01-07-2007 - Traces, n. 7
editorial

The Insertion
of the Eternal into Time

Man has always sought something that could fulfill the positive tension within him and counter the nothingness in which everything seems to end. From his earliest rock paintings to his evolved compositions in verse and music, he has striven to invent gestures, rites, and works that would call life back to life, as it were; that would be a moment and space in which something would oppose the petrification of existence; that would call back the impetus of life that exists in the heart of every man, even when unfavorable seasons succeed flourishing and rich ones. Man in every time has invented everything, in order to obey the urgency that marks him and wounds him in the depths of his being, in order to propose actions for himself and his people that would keep alive their hope in a good destiny. The wondrous spectacle of these continuous attempts is vast, dramatic, and moving.
Man has always done his most important work in search of the road to sustain this hope. Alongside the work to procure food, protect his loved ones, and develop his abilities, he couldn’t fail to do what we can call “the work of hope,” without which, suddenly or in the long run, all the other efforts appear vain. Not a day passes that each of us doesn’t identify something or someone as the point of renewal of the positivity of life, be it merely the fleeting presence of a friend, success at work, or a sign on the road.

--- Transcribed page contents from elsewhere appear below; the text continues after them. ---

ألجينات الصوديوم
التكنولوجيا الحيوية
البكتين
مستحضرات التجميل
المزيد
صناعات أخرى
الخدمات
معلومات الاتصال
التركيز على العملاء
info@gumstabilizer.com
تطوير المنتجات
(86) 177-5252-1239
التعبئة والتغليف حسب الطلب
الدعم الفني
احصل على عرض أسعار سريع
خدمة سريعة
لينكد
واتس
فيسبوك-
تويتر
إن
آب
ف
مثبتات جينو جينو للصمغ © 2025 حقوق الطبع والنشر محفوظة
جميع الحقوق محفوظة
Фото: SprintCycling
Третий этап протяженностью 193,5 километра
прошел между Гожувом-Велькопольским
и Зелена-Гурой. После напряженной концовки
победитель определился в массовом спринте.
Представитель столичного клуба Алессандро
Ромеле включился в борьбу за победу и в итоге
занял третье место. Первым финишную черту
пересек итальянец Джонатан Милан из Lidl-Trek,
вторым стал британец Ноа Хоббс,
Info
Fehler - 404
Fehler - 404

Christianity took all this seriously. As Charles Péguy put it, Jesus Christ didn’t come to tell strange little stories. He came to respond to man’s eternal, anxious, and vast search. He took seriously our desire for life, our need to see life prevail. And, as it often says in the Gospel, He had compassion on this nothing that we are, to the point of becoming our Friend. He knew well, as we all do, that no reality of this world–no success, no friend, no ability–can spare life from the desperation of loss, of non-sense. No invention of this limited being that is the “I” can grant man the secret of life, the always-yearned-for Infinite. The Eternal had to be inserted into time, so that in our days we might experience the joy of living. The event of God making Himself available, available to the point of self-sacrifice, had to happen, so that man might find the point of continual renewal that is never depleted, never eliminated by any limit, defect, or ugliness. The heart is made for finding this point of victory. This is why the Pope never tires of speaking of faith as a simple thing. Everyone can know the content and method through an encounter, an experience: “Listening to him preaching, seeing him heal the sick, evangelize the lowly and the poor and reconcile sinners, little by little the disciples came to realize that he was the Messiah in the most exalted sense of the word, that is, not only a man sent by God, but God himself made man.” Homily for the Feast of Saints Peter and Paul, June 29, 2007).
Today, as 2,000 years ago, the method doesn’t change. A high school student, one of many who has discovered faith in the encounter with Student Youth (GS), gives in this sentence the meaning of what has happened to him, and the meaning of every human adventure: “These three years made me understand how GS doesn’t exist to apply some concepts to life or to ‘regulate’ day-to-day life, but to remind us of the needs that constitute us and that make us human. There is only one method for witnessing to Christ at school: being committed to our humanity, taking it seriously.”